Relator da ONU defende eliminação gradual das sanções contra a Coreia do Norte

O relator das Nações Unidas para a situação dos direitos humanos na Coreia do Norte, Tomás Ojea, defendeu esta quarta-feira a eliminação gradual das sanções internacionais contra Pyongyang, dado o impacto que estão a causar na população.

Em conferência de imprensa, Ojea salientou que as punições estão a atingir a economia norte-coreana como um todo e defendeu que o seu levantamento permitiria aos cidadãos comuns melhorar as suas condições de vida.

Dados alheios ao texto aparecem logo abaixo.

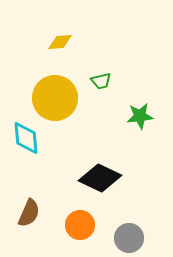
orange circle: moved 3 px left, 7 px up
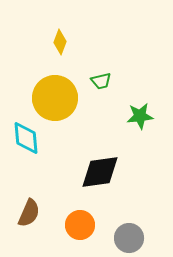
yellow diamond: rotated 65 degrees counterclockwise
black diamond: moved 6 px up; rotated 33 degrees counterclockwise
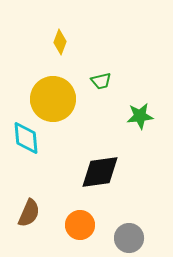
yellow circle: moved 2 px left, 1 px down
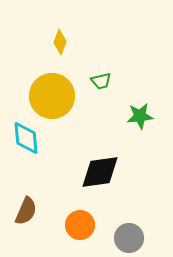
yellow circle: moved 1 px left, 3 px up
brown semicircle: moved 3 px left, 2 px up
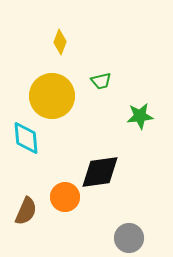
orange circle: moved 15 px left, 28 px up
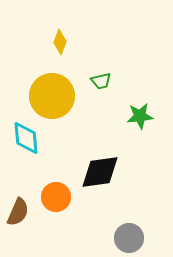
orange circle: moved 9 px left
brown semicircle: moved 8 px left, 1 px down
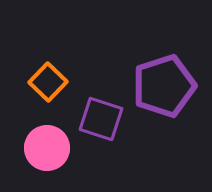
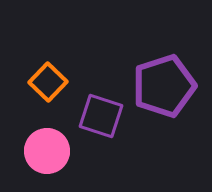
purple square: moved 3 px up
pink circle: moved 3 px down
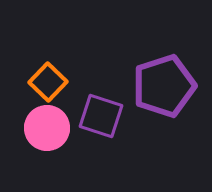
pink circle: moved 23 px up
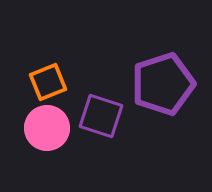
orange square: rotated 24 degrees clockwise
purple pentagon: moved 1 px left, 2 px up
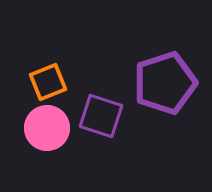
purple pentagon: moved 2 px right, 1 px up
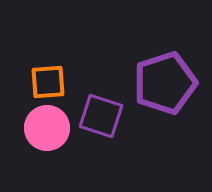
orange square: rotated 18 degrees clockwise
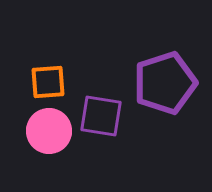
purple square: rotated 9 degrees counterclockwise
pink circle: moved 2 px right, 3 px down
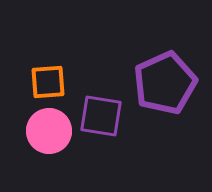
purple pentagon: rotated 6 degrees counterclockwise
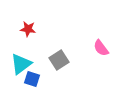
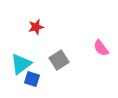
red star: moved 8 px right, 2 px up; rotated 21 degrees counterclockwise
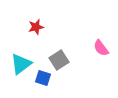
blue square: moved 11 px right, 1 px up
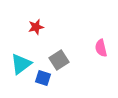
pink semicircle: rotated 24 degrees clockwise
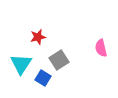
red star: moved 2 px right, 10 px down
cyan triangle: rotated 20 degrees counterclockwise
blue square: rotated 14 degrees clockwise
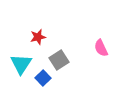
pink semicircle: rotated 12 degrees counterclockwise
blue square: rotated 14 degrees clockwise
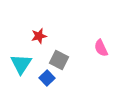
red star: moved 1 px right, 1 px up
gray square: rotated 30 degrees counterclockwise
blue square: moved 4 px right
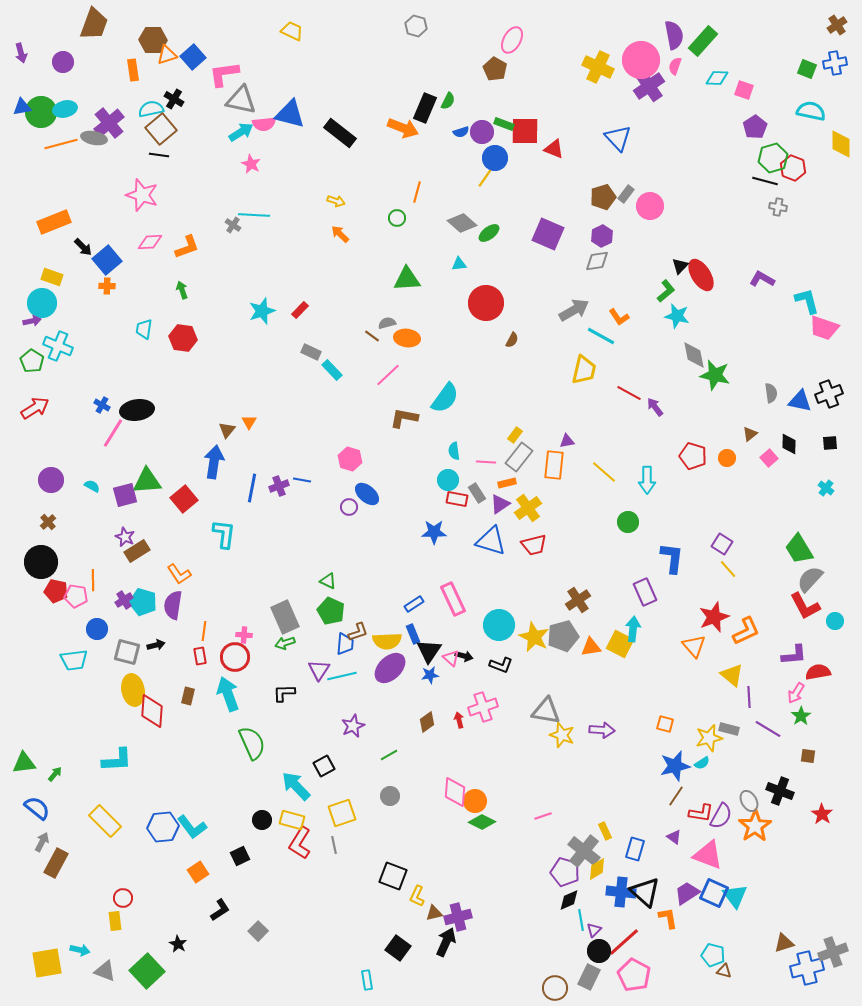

As sanções impostas pelo Conselho de Segurança das Nações Unidas contra o país asiático respondem às repetidas violações por parte do Governo de resoluções contra o seu programa nuclear e de mísseis.

Segundo este especialista independente, embora seja claro que o comportamento do regime colide diretamente com o consenso internacional sobre a não proliferação, as sanções estão a ter consequências para a população e é algo que a ONU deve ter em consideração.

Tomás Ojea disse que a situação para muitos norte-coreanos é dramática, por exemplo com um importante problema de segurança alimentar que é especialmente preocupante, tendo em conta a fome que o país viveu nos anos 1990.

A responsabilidade para resolver o problema, sublinhou Ojea, pertence ao Governo, mas outros fatores também influenciam.

Enquanto isso, o especialista argentino denunciou uma vez mais a falta de liberdade de expressão na Coreia do Norte, com os meios de comunicação social e a Internet sob controlo do Governo, assim como a "séria situação" dos campos onde os presos políticos estão confinados.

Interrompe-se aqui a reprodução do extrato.